- Citizenship: Australian
- Education: Bachelor of Architecture
- Alma mater: Royal Melbourne Institute of Technology
- Occupation: Architect
- Known for: Elenberg Fraser (co-founder); Move-in (founder);

= Zahava Elenberg =

Australian architect

Zahava Elenberg is an Australian architect. She co-founded Melbourne-based architecture practice Elenberg Fraser and is the founder of turn-key accommodation fit out and interior furnishing company Move-in.

== Early years ==
Elenberg is the daughter of Anna Schwartz and artist Joel Elenberg. She is the step daughter of publisher and developer Morry Schwartz. Elenberg attended Preshil, The Margaret Lyttle Memorial School and has been a director of the Preshil School Council and the Preshil School Foundation.

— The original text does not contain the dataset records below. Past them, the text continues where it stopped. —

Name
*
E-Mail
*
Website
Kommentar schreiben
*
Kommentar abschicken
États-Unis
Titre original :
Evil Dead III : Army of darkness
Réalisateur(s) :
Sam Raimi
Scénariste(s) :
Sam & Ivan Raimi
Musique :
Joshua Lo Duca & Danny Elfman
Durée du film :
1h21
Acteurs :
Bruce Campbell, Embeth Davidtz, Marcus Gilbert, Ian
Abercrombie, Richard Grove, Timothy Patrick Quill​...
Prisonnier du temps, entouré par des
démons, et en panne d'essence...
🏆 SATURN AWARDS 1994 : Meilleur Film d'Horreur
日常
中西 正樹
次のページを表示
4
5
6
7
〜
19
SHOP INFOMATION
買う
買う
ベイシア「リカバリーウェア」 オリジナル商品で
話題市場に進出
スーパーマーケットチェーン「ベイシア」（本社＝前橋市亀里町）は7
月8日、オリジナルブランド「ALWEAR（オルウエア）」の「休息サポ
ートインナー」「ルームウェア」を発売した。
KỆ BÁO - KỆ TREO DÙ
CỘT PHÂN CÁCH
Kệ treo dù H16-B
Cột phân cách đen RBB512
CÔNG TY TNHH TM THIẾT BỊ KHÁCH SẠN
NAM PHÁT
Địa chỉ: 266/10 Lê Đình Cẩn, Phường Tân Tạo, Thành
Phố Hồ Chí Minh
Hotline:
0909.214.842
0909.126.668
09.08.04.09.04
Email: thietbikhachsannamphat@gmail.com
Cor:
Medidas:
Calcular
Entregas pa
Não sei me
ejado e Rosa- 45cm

She completed a bachelor of architecture at RMIT University and graduated in 1998 with first class honours.

As a child, Elenberg was photographed by Melbourne artist Bill Henson and spoke out in support of the artistic value of his work when it was seized by NSW police after a complaint by a child protection campaigner.

== Career ==
In 1998, Elenberg co-founded Elenberg Fraser Architecture with Callum Fraser, and has risen to prominence in the Australian design scene. Now with offices in Australia and South-East Asia, Elenberg Fraser is one of Australia's leading practices with a focus on multi-residential and interior design.

In 2002, Elenberg established Move-in, a niche business specialising in design-led turn-key furniture solutions and high volume fit-outs for student accommodation, investment, hotel and serviced apartment sectors, and has delivered projects throughout Australia, Asia and the Middle East.

In 2017, Elenberg joined the board of MIFF, the Melbourne International Film Festival, with special responsibilities in finance, creative development and strategy, philanthropy and industry programs.

==Honors==
In 2003, Elenberg was awarded the Telstra Young Business Woman of the Year and in 2005 was named the Ernst & Young Southern Region Young Entrepreneur of the Year.

Elenberg has been an active contributor within the design community and has participated in many panel discussions and conversations around entrepreneurship and design. Following her Telstra award, Elenberg gave the keynote address to 35,000 students, staff and guests at the RMIT University graduation ceremony at Telstra Dome.